Da De Guindo schon vor den Wahlen gefordert hat, dass man das "Defizit reduzieren muss", ist von ihm der übliche Sparkurs zu erwarten. Dabei war Spanien mit nur gut 60 Prozent des Bruttoinlandsprodukts Ende 2010 nur relativ gering verschuldet und lag deutlich unter dem Durchschnitt in Europa. Interessant ist, dass er keine Notwendigkeit sieht, die Steuern weiter zu senken. Das hat damit zu tun, dass das die sozialdemokratischen Vorgänger schon zur Genüge getan haben, die sogar mitten in der Krise die Vermögenssteuer strichen.
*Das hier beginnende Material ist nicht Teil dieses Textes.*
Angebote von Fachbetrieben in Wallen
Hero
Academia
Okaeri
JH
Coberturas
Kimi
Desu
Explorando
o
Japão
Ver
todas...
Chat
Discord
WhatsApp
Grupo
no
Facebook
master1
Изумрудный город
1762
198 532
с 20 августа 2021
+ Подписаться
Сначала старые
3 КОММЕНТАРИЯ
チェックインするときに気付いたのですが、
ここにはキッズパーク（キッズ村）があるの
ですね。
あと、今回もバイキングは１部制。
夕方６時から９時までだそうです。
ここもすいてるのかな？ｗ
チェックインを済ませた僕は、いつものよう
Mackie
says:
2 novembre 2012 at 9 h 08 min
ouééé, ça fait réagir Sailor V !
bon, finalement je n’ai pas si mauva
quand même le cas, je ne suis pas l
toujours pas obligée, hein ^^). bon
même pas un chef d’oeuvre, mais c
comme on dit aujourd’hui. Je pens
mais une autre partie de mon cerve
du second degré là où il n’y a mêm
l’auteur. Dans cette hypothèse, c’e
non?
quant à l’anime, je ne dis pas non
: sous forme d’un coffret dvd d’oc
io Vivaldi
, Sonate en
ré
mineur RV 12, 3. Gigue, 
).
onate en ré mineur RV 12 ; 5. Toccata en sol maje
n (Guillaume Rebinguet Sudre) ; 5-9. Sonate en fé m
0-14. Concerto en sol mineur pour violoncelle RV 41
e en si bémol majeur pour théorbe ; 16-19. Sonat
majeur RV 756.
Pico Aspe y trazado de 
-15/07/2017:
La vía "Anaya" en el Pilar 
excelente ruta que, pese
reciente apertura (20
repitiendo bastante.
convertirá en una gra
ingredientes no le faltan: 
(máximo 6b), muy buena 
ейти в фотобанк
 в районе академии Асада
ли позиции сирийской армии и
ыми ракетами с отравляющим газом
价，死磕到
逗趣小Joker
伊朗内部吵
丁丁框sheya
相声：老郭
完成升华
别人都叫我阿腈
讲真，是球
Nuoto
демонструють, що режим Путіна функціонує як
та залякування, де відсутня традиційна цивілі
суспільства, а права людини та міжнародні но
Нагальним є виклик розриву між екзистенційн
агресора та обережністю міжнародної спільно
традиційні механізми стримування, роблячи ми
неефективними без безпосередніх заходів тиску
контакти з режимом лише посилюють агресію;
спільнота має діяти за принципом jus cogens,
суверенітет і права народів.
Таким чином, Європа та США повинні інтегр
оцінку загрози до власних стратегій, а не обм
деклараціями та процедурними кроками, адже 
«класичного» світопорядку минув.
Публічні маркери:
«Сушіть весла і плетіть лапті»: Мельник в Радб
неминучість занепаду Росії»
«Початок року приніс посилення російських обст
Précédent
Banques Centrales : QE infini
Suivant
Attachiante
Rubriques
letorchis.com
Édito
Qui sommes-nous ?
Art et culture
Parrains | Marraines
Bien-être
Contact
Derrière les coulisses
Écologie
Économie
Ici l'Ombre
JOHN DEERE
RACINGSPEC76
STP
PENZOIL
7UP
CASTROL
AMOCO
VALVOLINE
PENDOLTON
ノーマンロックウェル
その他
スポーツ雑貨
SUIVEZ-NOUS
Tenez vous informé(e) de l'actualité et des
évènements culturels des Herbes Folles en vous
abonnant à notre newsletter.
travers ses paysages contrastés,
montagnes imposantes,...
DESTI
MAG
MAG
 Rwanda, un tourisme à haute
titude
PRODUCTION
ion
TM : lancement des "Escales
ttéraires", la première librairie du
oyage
Vermutlich wird er mit dem Sparkurs den gleichen Erfolg haben, wie seine konservativen Freunde in Portugal. Das Land wurde von ihnen schon tief in die Rezession gespart. Auch das führt dazu, dass demnächst die großen Banken verstaatlicht werden müssen und das Land neue Nothilfe-Milliarden benötigen wird (Portugal muss Banken verstaatlichen). De Guindo könnte es mit diesem Kurs schaffen, dass Spanien dem früheren Arbeitgeber des Ministers in die Pleite folgt. Die Schockwellen, die vom Absturz dieses Landes ausgehen, werden aber noch ungleich stärker sein als die 2008. Die abgewählten Sozialdemokraten kommentiertem aus dem Mund ihres Führungsmitglieds Marcelino Iglesias seine Ernennung süffisant so: "Ich wünsche, dass der Herr Minister nun mehr Glück hat, als in seiner letzten verantwortlichen Aufgabe bei Lehman Brothers Europa."